┌─ RECORDS SHOWN
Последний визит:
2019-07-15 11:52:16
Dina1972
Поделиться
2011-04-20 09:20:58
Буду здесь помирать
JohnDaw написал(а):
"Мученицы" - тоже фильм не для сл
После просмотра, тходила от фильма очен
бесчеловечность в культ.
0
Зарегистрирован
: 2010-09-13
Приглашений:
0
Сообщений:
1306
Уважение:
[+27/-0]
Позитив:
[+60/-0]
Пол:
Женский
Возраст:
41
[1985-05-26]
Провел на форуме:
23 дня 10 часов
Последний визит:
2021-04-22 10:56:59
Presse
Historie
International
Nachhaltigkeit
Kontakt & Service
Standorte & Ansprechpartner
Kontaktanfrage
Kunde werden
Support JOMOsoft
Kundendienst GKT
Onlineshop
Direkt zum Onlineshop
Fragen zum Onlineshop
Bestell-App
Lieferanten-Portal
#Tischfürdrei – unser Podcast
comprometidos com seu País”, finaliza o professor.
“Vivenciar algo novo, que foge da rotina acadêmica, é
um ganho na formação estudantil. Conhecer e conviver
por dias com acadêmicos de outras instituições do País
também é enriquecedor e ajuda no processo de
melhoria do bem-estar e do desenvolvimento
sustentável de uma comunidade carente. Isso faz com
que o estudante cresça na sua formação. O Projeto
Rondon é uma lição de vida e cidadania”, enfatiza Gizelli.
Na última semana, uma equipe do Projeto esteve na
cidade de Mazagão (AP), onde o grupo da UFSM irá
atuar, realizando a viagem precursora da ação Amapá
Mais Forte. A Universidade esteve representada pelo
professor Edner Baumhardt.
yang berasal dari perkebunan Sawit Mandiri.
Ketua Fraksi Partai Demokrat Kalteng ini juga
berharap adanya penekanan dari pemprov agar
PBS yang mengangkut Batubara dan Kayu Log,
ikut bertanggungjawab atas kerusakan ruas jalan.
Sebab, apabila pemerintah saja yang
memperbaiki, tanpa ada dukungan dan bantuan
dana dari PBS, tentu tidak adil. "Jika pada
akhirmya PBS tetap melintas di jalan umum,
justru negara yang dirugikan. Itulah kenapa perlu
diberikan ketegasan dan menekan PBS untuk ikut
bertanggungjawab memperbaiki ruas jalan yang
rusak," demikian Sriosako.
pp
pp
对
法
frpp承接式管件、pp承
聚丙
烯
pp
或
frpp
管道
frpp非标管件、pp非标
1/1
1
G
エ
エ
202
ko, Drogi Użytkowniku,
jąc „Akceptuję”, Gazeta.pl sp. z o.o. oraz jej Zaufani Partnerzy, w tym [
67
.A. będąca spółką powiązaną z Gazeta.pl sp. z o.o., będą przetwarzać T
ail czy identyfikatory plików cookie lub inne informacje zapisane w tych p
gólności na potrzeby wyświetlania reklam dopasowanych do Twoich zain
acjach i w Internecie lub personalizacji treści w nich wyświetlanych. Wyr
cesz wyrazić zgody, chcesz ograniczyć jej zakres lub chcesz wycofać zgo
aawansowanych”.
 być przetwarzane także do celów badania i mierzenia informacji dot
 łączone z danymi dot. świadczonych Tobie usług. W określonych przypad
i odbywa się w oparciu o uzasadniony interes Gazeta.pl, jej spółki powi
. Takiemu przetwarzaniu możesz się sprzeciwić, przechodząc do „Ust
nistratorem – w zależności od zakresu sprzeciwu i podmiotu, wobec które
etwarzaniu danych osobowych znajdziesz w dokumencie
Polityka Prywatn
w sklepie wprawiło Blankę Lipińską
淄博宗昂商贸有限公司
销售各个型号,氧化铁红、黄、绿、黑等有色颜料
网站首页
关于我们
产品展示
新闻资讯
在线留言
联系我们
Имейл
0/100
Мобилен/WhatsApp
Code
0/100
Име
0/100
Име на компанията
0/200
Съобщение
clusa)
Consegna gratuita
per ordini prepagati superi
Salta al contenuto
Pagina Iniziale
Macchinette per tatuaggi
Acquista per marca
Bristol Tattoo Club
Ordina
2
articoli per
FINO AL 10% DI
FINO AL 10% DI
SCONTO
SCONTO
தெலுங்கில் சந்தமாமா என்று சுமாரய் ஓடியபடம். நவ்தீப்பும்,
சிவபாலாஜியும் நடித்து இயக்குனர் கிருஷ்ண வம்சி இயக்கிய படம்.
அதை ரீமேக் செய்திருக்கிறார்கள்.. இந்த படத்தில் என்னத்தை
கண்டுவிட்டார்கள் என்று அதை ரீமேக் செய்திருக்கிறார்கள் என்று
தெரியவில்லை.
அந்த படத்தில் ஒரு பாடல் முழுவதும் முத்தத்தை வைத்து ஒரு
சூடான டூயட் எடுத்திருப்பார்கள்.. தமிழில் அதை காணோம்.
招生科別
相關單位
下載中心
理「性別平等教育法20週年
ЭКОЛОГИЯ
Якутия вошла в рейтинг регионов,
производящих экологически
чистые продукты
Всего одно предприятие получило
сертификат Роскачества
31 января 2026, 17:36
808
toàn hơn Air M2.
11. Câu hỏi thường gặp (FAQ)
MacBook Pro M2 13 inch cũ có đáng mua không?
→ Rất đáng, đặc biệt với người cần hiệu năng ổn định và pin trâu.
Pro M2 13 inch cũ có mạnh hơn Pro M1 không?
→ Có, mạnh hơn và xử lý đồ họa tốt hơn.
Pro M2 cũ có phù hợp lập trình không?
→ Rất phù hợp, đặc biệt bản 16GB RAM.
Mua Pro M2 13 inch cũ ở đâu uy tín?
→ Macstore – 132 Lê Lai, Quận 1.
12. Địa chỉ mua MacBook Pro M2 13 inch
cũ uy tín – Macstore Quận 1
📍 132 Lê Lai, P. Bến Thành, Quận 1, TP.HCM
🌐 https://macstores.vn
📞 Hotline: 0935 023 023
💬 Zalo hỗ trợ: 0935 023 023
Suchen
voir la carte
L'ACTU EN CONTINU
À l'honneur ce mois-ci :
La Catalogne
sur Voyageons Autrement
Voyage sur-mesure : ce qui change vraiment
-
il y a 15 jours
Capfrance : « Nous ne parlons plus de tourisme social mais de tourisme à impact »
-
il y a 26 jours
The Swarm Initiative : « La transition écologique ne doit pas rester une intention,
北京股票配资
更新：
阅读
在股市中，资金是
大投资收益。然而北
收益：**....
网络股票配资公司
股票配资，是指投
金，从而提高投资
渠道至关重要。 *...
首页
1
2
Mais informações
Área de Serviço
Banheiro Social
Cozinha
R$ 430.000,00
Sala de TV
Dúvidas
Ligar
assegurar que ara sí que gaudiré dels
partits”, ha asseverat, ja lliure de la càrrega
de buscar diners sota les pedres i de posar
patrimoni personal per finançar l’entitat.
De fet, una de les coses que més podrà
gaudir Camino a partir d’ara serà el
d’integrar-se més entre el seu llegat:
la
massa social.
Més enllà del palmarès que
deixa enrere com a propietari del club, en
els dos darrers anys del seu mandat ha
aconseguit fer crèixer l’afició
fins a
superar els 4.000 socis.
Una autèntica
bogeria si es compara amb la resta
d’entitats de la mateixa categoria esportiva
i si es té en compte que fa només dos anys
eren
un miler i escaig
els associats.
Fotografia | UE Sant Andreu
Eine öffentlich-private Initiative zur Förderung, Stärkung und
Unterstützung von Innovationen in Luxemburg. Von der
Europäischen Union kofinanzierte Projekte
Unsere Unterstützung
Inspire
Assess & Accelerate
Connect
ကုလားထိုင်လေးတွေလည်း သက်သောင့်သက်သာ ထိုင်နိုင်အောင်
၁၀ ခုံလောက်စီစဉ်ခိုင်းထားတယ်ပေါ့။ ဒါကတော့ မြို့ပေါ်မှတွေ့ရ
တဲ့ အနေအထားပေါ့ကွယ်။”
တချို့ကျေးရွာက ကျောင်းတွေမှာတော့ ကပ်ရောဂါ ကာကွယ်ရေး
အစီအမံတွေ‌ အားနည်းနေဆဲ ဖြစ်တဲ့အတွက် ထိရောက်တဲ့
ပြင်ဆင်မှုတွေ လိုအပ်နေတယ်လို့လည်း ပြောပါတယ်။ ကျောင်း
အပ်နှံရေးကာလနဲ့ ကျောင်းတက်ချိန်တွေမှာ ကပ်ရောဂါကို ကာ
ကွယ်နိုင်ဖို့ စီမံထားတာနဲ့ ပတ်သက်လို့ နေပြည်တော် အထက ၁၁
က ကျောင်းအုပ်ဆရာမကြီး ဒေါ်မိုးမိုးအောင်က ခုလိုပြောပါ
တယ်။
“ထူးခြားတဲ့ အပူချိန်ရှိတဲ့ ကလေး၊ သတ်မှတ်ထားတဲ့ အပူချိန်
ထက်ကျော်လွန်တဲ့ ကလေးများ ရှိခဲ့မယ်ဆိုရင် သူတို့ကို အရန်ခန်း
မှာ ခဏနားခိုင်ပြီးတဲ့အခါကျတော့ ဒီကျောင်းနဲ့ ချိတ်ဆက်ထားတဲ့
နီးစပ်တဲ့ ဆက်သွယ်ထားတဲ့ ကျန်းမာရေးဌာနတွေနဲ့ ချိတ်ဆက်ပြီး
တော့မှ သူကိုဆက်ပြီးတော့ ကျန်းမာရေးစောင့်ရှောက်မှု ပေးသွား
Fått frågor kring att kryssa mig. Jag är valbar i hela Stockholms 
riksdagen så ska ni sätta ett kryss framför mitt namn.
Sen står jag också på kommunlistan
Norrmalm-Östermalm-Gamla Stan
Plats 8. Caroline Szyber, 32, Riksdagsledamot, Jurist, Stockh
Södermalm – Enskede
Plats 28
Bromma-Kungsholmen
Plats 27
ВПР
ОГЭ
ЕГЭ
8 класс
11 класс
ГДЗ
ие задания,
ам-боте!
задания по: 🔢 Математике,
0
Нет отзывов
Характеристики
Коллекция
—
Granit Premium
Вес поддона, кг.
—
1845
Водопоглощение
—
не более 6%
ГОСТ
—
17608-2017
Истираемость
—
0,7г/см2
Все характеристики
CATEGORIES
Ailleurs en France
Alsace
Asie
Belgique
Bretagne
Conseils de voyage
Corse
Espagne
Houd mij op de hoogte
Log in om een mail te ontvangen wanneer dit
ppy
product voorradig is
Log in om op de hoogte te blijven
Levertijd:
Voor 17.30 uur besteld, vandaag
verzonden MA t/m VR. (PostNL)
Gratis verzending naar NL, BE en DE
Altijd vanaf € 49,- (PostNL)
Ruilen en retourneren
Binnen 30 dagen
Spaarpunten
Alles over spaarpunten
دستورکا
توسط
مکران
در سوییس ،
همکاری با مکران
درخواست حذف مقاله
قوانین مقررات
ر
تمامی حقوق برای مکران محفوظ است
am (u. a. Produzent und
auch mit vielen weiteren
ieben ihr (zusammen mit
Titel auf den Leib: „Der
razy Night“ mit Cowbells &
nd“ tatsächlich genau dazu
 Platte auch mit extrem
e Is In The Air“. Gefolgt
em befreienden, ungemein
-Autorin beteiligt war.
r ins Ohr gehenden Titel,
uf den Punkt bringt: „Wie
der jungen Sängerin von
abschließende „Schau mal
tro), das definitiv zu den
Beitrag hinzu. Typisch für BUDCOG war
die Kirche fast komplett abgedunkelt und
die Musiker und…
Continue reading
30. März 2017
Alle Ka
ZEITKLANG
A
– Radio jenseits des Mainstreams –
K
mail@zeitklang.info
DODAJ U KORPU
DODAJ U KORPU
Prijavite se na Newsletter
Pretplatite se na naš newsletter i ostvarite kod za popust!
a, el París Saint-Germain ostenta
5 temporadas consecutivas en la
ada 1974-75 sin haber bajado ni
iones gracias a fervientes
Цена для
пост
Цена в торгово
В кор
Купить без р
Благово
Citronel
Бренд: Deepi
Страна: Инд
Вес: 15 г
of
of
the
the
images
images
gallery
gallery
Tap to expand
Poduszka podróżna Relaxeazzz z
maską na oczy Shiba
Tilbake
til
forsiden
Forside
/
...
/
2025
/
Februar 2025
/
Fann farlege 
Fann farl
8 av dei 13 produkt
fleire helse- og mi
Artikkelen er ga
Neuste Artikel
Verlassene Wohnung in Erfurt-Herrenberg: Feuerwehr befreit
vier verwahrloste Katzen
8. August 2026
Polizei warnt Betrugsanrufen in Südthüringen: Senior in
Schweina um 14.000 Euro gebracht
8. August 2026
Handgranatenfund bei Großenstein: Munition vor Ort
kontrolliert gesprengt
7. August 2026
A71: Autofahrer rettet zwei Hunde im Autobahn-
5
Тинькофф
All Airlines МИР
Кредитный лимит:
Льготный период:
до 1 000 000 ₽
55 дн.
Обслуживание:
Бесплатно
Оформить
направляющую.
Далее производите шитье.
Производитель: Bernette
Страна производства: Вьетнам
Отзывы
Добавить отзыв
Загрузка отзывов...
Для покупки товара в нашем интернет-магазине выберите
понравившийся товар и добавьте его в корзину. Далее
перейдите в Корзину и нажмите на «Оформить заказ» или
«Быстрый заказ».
└─
_EXERCISE_. Copy out only the lines of the records above from the one with "Gratis verzending naar NL, BE en DE" through the one with "перейдите в Корзину", exactly as they stand, both included.

_WRITTEN SOLUTION_.
Gratis verzending naar NL, BE en DE
Altijd vanaf € 49,- (PostNL)
Ruilen en retourneren
Binnen 30 dagen
Spaarpunten
Alles over spaarpunten
دستورکا
توسط
مکران
در سوییس ،
همکاری با مکران
درخواست حذف مقاله
قوانین مقررات
ر
تمامی حقوق برای مکران محفوظ است
am (u. a. Produzent und
auch mit vielen weiteren
ieben ihr (zusammen mit
Titel auf den Leib: „Der
razy Night“ mit Cowbells &
nd“ tatsächlich genau dazu
 Platte auch mit extrem
e Is In The Air“. Gefolgt
em befreienden, ungemein
-Autorin beteiligt war.
r ins Ohr gehenden Titel,
uf den Punkt bringt: „Wie
der jungen Sängerin von
abschließende „Schau mal
tro), das definitiv zu den
Beitrag hinzu. Typisch für BUDCOG war
die Kirche fast komplett abgedunkelt und
die Musiker und…
Continue reading
30. März 2017
Alle Ka
ZEITKLANG
A
– Radio jenseits des Mainstreams –
K
mail@zeitklang.info
DODAJ U KORPU
DODAJ U KORPU
Prijavite se na Newsletter
Pretplatite se na naš newsletter i ostvarite kod za popust!
a, el París Saint-Germain ostenta
5 temporadas consecutivas en la
ada 1974-75 sin haber bajado ni
iones gracias a fervientes
Цена для
пост
Цена в торгово
В кор
Купить без р
Благово
Citronel
Бренд: Deepi
Страна: Инд
Вес: 15 г
of
of
the
the
images
images
gallery
gallery
Tap to expand
Poduszka podróżna Relaxeazzz z
maską na oczy Shiba
Tilbake
til
forsiden
Forside
/
...
/
2025
/
Februar 2025
/
Fann farlege 
Fann farl
8 av dei 13 produkt
fleire helse- og mi
Artikkelen er ga
Neuste Artikel
Verlassene Wohnung in Erfurt-Herrenberg: Feuerwehr befreit
vier verwahrloste Katzen
8. August 2026
Polizei warnt Betrugsanrufen in Südthüringen: Senior in
Schweina um 14.000 Euro gebracht
8. August 2026
Handgranatenfund bei Großenstein: Munition vor Ort
kontrolliert gesprengt
7. August 2026
A71: Autofahrer rettet zwei Hunde im Autobahn-
5
Тинькофф
All Airlines МИР
Кредитный лимит:
Льготный период:
до 1 000 000 ₽
55 дн.
Обслуживание:
Бесплатно
Оформить
направляющую.
Далее производите шитье.
Производитель: Bernette
Страна производства: Вьетнам
Отзывы
Добавить отзыв
Загрузка отзывов...
Для покупки товара в нашем интернет-магазине выберите
понравившийся товар и добавьте его в корзину. Далее
перейдите в Корзину и нажмите на «Оформить заказ» или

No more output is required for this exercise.